Allow us to introduce ourselves. We are the editorial staff at Bas Bleu—bookseller-by-post, the friendly neighborhood bookstore in your mailbox—who’ve made books our business for more than twenty years. We’re lucky enough to read for a living and to have the chance to share some of our favorite stories with our fellow readers. But if there’s one thing we bluestockings have in common besides our love of a good book, it’s our deep affection for Masterpiece.
We recently read your memoir Making Masterpiece, about your career at the helm of that particularly wonderful entertainment phenomenon. We never miss an episode of Downton Abbey or Sherlock, we spent the summer glued to Poldark, and we’ve carried a torch for Damian Lewis since you introduced him to us in The Forsyte Saga. We’re even wont to give you credit for the 1995 adaptation of Pride and Prejudice, though in reality you passed on it and A&E took the prize. That’s how much we like you. So we hope you won’t mind if we make a programming suggestion…
She’s one of the bestselling British novelists of all time, widely recognized as the queen of Regency romance. (She pretty much invented the genre.) Noël Coward, A. S. Byatt, and even Queen Elizabeth II are among her legion of loyal fans. Her protagonists are smart, funny, and brimming with personality. Like Jane Austen, her plotlines are marriage-minded; unlike Austen, they are replete with highwaymen, mistaken identities, and plenty of other twists. Heyer wrote her first novel when she was just seventeen, and she never stopped, a staggeringly prolific author whose quality of work rarely suffered from the speed of her writing. She was a master of research, a stickler for getting every historical detail just right. And how many novelists do you know who’ve received fan letters from political prisoners who kept up their fellow inmates’ spirits by recapping said author’s novels on dark days?
Maybe we’ve got it all wrong. Maybe Georgette Heyer has been on your radar for a while now, and you’re just not sure where to start. Don’t worry, we can help! We’ve read more than a few Heyer novels in our day, so it’s only fair that we get the ball rolling for you:
#1 The Grand Sophy: If fictional characters could meet for cocktails in real life, we’re pretty sure Heyer’s Sophy Stanton-Lacy and Jane Austen’s Emma Woodhouse would be best friends. Raised abroad by a widower diplomat who never told her “no,” effervescent Sophy is smart, bold, and apt to take any situation she encounters firmly in hand. What’s more, she drives a curricle like a pro, carries a pistol in her reticule, and handles her own finances. (And did we mention she has a pet monkey?) Of course she sets London on its ear with her exploits, but none more so than her handsome, imperious cousin Charles, who just happens to be in need of saving from an ill-suited fiancée. Fortunately, Sophy is on the case; or, in the words of another small-screen heroine we know, “It’s handled.”

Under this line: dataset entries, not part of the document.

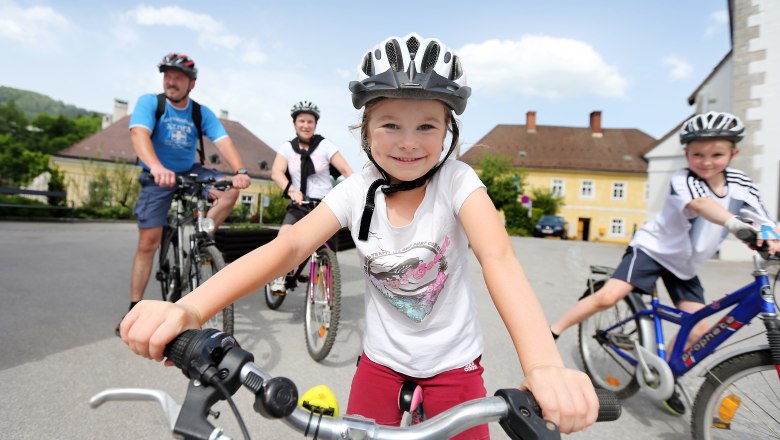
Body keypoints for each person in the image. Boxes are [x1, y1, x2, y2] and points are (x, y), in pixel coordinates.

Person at [120, 34, 599, 437]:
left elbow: (500, 260)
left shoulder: (458, 182)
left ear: (448, 131)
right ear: (365, 129)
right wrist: (189, 307)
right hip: (380, 364)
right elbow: (288, 246)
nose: (409, 141)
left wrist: (543, 366)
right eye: (390, 123)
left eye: (427, 125)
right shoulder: (357, 189)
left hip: (455, 367)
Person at [549, 110, 780, 416]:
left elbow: (765, 221)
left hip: (684, 265)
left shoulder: (741, 183)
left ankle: (666, 376)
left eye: (717, 154)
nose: (707, 161)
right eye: (697, 154)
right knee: (610, 295)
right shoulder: (683, 178)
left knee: (699, 330)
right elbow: (701, 205)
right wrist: (735, 224)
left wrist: (771, 238)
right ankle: (552, 331)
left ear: (733, 153)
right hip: (653, 250)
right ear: (686, 153)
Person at [117, 52, 251, 335]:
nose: (171, 81)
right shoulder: (151, 103)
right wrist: (155, 167)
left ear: (191, 84)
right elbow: (139, 135)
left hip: (191, 169)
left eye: (178, 77)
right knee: (147, 243)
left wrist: (240, 170)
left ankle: (202, 239)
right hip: (158, 174)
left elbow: (223, 141)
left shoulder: (200, 112)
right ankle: (133, 307)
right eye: (168, 75)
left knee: (228, 192)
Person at [268, 101, 353, 292]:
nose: (306, 125)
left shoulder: (325, 145)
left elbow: (346, 170)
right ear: (294, 124)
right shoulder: (287, 148)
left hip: (325, 205)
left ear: (315, 125)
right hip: (300, 203)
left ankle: (325, 301)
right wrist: (291, 190)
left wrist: (359, 189)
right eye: (301, 121)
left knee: (327, 253)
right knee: (284, 238)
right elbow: (276, 173)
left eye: (310, 122)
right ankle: (279, 276)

#2 The Masqueraders: Let’s give credit where credit is due: William Shakespeare was on to something when he realized what a wonderful plot device a person in disguise could be! When Letty Grayson is saved from an ill-conceived elopement by a kindly brother and sister, the grateful heiress immediately befriends the duo. The catch: Letty’s new BFF Kate is actually a young man named Robin Merriot…and “Kate’s” brother “Peter” is really Robin’s sister Prudence in disguise! Confused? We don’t blame you. It’s all part of a complicated scheme to evade capture for their roles in a Jacobite uprising. (Confession: We had to look up “Jacobite.”) While the charade is great for entertainment value, it’s also a surprisingly good dating scenario, since the Merriot siblings get to form wonderful friendships with the objects of their affections without the pressure of Regency England’s stuffy courting rules. (Sibling impersonation plotline honorable mention: False Colours.)
#3 These Old Shades: For fans of the quintessential rakish leading man, the bad boy at the heart of this novel has been setting hearts aflutter for nearly ninety years. His nickname is Satanas, for goodness sake! But of course his heart is in the right place, as revealed when he rescues an abused orphan—who just happens to be a sassy beauty in disguise. (Heyer’s canon is rife with men and women dressing in elaborate disguises; Masterpiece’s wardrobe and makeup departments will be beside themselves with excitement!) Among Heyer’s most popular titles, These Old Shades skews a few years back to the Georgian Period, known around here as simply “Austen Times.” Satanas probably ran in a faster set than Mr. Darcy, but we suspect Avon and ol’ Fitz might’ve snuck a hand or two of high-stakes poker together from time to time.
Now that we’ve given you a starting point, Ms. Eaton, we trust you to take this particular literary-adaptation ball and run with it. From where we’re sitting on Sunday nights, you’re doing a pretty bang-up job. And if you need more suggestions, you just let us know. We haven’t even touched on the adaptation possibilities of Georgette Heyer’s mystery canon!